A trade deal with Mercosur, a resource-rich bloc with a highly productive agricultural sector, could help the European Union accelerate the green transition and improve food security. But if European policymakers continue to drag their feet on negotiations, the four Latin American countries could seek closer ties with China.

ANGERS – Trade negotiations between the European Union and Mercosur (Argentina, Brazil, Paraguay, and Uruguay) began in 1999 and, illustrating the challenges inherent in forging trade pacts among blocs with diverging national interests, resulted in a provisional agreement only in 2019. Since then, efforts to finalize the agreement have floundered. European leaders must recommit to reaching a deal, which will require deft diplomacy.

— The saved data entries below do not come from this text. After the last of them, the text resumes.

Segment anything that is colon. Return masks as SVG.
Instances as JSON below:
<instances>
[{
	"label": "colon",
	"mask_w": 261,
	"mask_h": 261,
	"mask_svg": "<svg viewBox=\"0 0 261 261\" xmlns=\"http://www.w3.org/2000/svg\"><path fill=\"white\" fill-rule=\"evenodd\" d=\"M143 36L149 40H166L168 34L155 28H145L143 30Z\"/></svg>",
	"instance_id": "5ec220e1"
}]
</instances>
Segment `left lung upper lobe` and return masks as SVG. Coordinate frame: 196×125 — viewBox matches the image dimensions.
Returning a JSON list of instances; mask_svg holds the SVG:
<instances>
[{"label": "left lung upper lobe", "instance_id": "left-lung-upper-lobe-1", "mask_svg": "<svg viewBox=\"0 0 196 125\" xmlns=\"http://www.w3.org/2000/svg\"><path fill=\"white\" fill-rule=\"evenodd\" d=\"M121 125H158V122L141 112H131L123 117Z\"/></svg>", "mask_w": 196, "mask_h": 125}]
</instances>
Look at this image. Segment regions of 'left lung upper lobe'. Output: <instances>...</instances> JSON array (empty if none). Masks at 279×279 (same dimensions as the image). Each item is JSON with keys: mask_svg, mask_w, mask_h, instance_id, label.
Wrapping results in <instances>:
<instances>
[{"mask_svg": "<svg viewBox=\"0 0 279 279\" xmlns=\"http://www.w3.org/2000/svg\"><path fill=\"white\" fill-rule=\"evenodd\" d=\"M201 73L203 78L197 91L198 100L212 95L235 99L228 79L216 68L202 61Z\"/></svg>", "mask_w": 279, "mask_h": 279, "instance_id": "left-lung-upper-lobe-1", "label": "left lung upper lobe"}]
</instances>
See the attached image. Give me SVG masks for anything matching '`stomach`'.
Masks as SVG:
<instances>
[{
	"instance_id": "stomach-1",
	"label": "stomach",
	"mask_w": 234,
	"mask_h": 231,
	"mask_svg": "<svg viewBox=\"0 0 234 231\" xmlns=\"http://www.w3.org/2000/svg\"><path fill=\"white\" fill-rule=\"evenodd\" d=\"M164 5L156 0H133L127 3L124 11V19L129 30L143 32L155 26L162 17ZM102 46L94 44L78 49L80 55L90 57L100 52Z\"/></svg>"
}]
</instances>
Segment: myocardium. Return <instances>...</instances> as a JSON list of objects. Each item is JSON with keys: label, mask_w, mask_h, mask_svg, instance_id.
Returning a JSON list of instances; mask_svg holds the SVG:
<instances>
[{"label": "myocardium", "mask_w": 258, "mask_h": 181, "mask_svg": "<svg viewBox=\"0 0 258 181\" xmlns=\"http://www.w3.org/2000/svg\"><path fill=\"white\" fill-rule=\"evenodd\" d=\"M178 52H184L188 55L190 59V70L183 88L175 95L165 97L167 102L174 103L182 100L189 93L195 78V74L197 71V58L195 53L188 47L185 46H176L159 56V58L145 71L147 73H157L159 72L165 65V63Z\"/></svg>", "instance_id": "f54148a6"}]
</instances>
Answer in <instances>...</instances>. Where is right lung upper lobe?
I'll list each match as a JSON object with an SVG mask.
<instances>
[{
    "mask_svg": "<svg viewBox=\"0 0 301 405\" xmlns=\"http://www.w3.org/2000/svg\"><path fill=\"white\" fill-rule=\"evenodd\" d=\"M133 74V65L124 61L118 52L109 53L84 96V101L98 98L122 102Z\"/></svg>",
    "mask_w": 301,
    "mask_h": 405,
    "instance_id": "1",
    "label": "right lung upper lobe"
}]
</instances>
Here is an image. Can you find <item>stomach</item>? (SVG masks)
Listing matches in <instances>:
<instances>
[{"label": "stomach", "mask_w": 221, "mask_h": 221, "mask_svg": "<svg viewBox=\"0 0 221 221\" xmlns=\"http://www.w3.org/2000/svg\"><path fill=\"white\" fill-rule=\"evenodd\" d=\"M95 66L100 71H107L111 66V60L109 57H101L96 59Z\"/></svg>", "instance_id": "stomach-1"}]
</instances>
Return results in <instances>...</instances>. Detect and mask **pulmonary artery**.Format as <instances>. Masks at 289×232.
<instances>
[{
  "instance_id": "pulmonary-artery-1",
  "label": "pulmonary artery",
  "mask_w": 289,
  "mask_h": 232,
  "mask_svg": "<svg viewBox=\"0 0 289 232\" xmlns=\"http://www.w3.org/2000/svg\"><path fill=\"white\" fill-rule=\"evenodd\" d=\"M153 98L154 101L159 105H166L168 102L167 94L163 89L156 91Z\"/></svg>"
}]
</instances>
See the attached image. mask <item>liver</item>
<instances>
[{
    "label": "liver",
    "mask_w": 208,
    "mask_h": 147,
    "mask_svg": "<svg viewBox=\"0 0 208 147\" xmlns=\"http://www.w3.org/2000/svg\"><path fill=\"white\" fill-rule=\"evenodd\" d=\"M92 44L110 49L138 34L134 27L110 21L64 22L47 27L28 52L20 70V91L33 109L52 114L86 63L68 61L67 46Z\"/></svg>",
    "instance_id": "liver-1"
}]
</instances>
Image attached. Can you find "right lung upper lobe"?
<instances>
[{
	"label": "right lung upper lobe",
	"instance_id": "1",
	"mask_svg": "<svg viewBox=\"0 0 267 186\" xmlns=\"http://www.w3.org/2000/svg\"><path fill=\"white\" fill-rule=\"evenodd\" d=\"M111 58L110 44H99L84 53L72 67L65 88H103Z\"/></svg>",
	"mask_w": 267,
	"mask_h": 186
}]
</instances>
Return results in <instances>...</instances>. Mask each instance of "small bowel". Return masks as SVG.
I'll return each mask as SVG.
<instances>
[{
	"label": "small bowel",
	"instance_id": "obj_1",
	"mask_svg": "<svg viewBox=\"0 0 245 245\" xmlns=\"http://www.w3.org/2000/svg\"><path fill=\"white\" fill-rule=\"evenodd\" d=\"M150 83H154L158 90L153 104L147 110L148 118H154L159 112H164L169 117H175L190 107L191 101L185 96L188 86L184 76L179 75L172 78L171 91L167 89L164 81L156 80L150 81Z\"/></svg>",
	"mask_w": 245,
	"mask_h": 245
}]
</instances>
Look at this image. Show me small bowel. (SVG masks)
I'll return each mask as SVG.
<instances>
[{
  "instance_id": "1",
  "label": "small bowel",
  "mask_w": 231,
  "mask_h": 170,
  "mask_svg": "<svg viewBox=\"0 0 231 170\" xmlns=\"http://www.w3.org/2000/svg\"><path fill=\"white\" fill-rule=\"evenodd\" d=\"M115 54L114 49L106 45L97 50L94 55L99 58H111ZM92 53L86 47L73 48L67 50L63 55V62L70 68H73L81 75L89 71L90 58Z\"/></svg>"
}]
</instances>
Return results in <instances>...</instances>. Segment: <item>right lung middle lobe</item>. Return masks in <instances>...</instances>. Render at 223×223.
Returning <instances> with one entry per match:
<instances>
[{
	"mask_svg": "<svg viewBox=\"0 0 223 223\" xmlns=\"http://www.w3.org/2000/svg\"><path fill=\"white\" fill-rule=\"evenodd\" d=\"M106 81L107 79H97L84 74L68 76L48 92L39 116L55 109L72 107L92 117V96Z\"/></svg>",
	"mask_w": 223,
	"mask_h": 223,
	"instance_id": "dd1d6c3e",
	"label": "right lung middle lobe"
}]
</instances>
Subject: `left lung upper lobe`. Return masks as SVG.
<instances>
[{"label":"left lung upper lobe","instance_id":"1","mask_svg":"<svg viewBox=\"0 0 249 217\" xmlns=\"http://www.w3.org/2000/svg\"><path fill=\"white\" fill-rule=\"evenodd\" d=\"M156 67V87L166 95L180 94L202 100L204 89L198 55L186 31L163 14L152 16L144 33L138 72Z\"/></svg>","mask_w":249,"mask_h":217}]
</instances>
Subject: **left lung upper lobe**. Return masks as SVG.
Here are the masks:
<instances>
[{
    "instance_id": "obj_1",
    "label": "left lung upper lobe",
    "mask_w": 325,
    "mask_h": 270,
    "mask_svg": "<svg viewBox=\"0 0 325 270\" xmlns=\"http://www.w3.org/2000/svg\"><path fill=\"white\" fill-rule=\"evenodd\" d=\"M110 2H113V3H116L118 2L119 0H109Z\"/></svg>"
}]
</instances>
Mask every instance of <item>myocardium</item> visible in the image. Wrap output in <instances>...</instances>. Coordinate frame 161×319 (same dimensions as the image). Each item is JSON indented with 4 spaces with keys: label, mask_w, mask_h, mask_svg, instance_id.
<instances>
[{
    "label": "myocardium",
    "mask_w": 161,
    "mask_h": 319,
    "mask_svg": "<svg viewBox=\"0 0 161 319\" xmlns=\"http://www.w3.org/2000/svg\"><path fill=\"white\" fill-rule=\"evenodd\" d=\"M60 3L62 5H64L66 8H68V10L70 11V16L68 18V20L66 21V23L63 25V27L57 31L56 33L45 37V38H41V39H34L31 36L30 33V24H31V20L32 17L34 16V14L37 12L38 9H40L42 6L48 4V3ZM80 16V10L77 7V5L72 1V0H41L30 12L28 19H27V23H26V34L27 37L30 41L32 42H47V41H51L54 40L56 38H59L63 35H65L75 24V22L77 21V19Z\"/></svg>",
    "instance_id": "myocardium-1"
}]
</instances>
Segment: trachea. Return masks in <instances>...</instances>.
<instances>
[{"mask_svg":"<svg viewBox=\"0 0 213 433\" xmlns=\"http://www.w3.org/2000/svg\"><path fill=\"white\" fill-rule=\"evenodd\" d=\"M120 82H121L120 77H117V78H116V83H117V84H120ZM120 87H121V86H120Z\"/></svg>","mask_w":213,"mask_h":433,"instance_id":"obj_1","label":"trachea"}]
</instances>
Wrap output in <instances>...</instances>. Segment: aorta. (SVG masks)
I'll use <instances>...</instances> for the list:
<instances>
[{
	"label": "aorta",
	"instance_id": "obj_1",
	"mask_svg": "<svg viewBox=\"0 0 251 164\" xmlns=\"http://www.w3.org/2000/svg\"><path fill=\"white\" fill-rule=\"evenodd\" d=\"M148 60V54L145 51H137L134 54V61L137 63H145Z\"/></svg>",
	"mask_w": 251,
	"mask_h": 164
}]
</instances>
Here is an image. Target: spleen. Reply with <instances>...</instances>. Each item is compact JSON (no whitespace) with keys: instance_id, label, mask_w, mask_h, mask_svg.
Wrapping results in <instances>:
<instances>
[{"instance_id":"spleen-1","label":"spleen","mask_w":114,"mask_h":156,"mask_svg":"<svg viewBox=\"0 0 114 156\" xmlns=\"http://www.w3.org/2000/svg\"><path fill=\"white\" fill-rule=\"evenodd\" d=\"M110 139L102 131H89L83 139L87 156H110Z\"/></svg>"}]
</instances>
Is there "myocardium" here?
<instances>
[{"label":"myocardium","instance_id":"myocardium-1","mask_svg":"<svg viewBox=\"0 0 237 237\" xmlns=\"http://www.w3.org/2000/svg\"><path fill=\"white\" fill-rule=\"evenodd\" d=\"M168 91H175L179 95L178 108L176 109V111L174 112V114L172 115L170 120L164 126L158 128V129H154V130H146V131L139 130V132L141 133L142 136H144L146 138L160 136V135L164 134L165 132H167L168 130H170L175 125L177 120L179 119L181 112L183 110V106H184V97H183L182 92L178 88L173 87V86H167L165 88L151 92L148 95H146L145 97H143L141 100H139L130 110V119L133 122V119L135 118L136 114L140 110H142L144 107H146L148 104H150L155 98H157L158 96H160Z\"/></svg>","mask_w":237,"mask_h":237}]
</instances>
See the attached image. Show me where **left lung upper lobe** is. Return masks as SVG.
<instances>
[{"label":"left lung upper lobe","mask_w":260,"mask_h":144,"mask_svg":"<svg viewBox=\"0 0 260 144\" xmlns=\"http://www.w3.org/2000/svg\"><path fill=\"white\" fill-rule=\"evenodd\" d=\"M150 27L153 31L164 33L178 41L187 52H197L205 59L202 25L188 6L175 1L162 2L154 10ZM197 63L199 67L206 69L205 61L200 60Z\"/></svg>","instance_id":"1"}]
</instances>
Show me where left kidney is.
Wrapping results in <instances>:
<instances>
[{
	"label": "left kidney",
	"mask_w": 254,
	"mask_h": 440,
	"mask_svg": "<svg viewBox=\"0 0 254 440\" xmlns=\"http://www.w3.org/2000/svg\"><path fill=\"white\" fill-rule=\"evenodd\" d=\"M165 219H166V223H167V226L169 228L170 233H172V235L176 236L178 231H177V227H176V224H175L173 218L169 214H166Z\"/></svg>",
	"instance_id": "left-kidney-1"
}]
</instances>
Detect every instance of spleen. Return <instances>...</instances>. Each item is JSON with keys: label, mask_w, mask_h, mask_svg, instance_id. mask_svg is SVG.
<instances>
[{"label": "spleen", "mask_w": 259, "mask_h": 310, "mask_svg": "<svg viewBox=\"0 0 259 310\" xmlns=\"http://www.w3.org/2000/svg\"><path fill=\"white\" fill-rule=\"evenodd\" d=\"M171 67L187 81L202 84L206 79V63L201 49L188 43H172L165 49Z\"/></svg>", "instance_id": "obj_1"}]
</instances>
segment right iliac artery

An EU-Mercosur trade agreement would undoubtedly yield economic gains for both sides. But it also has strategic significance, especially for the EU. At a time when the bloc is wary of depending on China, a trade deal with the world’s fifth-largest economy would allow EU member countries to forge new economic ties, secure the critical resources needed for the green-energy transition, and counter Chinese influence in the region. Moreover, as climate change exacerbates food insecurity, a deal would enable the bloc to diversify its suppliers.

But too many policymakers fail to grasp the benefits of strengthening EU-Mercosur ties. Despite the opportunity presented by Brazil’s Mercosur presidency and Spain’s EU presidency in 2023, an agreement was not reached. But with Brazil’s G20 presidency in 2024, and with Mercosur countries playing an active role in that group, this year could be a watershed for the EU-Mercosur relationship.